Work required:
Report every line in the rows that contains the string "readme", copying each line in full.

BEGIN Records shown

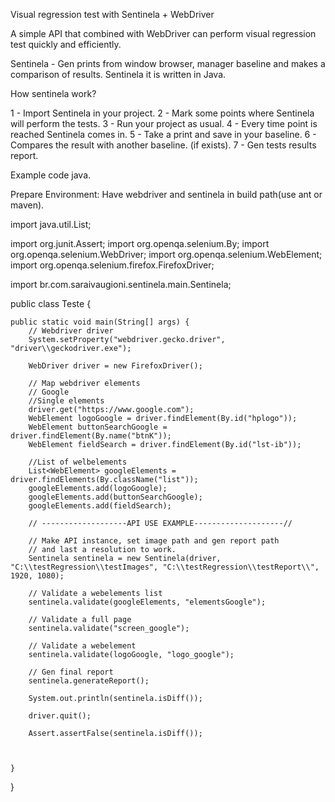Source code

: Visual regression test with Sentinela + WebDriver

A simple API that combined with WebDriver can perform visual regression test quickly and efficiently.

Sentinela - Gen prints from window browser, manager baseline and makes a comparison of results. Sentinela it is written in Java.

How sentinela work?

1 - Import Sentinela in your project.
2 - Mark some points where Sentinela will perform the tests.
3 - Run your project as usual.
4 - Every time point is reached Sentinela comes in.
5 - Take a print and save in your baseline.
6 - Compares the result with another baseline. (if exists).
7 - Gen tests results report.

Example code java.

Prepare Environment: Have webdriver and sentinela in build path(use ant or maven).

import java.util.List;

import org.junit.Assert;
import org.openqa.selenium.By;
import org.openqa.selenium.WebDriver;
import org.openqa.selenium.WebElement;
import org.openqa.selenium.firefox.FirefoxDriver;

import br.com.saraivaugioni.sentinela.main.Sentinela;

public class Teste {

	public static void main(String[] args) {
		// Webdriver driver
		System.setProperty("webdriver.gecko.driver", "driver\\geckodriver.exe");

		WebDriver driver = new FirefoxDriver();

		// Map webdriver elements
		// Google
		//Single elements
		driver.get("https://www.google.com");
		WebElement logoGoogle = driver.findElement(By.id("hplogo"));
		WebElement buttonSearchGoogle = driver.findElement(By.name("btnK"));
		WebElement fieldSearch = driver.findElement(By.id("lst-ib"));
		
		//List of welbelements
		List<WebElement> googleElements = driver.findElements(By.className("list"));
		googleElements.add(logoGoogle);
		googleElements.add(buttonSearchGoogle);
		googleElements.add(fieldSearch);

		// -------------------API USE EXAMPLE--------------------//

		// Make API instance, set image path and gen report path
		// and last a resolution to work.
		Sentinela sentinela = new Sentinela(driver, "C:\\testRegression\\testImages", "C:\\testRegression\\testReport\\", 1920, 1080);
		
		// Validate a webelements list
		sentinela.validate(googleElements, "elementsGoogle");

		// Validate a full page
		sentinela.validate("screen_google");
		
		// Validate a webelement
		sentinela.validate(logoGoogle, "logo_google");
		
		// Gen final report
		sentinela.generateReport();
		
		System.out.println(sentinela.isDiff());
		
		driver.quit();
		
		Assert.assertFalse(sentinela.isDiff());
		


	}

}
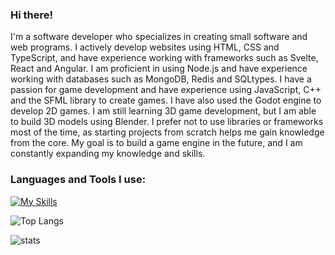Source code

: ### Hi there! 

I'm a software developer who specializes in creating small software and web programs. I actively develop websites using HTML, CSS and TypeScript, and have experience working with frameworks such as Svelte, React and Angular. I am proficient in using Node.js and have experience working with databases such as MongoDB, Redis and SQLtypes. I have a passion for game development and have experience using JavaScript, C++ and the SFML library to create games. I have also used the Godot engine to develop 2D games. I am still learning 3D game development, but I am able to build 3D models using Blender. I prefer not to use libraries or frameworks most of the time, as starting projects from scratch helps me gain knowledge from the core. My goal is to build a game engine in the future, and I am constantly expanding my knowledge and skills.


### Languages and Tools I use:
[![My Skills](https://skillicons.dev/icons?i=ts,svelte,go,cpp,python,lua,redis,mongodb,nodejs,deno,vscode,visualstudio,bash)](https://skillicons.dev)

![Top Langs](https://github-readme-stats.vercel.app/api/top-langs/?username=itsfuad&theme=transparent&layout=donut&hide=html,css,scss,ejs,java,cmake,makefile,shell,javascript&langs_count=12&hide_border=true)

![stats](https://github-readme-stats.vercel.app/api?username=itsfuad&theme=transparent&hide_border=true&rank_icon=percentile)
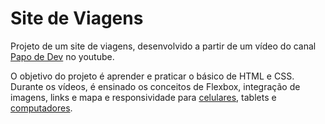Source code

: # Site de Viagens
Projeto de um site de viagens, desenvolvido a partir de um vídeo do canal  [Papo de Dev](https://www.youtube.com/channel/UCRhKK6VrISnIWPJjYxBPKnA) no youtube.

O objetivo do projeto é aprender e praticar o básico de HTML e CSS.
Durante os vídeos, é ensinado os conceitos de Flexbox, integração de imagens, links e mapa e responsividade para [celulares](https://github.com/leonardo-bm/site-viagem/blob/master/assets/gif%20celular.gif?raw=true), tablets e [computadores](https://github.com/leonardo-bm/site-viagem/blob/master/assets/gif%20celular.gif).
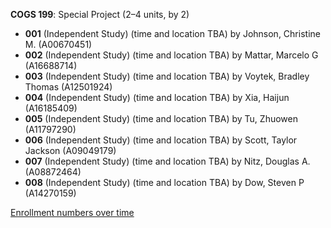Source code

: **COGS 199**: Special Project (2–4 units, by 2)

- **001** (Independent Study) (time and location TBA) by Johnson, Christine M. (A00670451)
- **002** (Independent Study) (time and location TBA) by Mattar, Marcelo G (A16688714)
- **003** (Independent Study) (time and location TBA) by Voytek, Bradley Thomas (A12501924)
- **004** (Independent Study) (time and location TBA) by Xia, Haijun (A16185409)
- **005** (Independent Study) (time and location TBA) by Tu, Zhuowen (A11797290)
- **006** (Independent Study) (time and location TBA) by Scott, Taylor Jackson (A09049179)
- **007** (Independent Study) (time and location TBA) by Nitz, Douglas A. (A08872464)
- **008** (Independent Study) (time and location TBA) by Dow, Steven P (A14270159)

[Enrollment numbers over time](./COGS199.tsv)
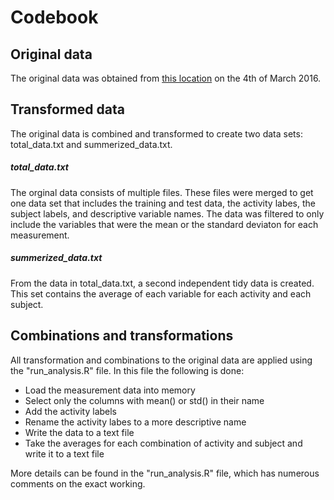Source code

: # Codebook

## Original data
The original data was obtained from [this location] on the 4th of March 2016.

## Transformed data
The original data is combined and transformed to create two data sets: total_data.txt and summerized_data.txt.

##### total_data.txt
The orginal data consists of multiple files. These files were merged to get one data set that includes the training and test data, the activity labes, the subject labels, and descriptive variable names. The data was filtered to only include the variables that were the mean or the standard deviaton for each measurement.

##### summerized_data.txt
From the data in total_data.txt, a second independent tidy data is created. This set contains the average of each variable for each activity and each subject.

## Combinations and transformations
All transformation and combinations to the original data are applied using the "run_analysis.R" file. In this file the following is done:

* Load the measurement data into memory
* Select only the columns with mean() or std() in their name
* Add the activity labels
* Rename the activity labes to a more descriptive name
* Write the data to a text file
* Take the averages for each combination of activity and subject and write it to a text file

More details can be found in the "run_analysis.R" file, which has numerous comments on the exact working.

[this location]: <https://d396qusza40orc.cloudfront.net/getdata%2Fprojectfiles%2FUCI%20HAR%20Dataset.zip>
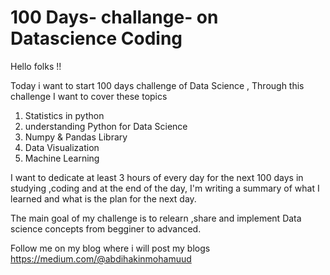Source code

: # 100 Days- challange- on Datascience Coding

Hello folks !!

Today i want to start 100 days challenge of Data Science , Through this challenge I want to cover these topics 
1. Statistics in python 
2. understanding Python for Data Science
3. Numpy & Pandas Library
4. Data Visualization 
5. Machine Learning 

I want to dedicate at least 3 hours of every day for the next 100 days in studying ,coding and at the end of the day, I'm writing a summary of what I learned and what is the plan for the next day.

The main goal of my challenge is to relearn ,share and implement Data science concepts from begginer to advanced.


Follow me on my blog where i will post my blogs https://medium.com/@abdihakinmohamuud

END Records shown

Exercise output:
![Top Langs](https://github-readme-stats.vercel.app/api/top-langs/?username=itsfuad&theme=transparent&layout=donut&hide=html,css,scss,ejs,java,cmake,makefile,shell,javascript&langs_count=12&hide_border=true)
![stats](https://github-readme-stats.vercel.app/api?username=itsfuad&theme=transparent&hide_border=true&rank_icon=percentile)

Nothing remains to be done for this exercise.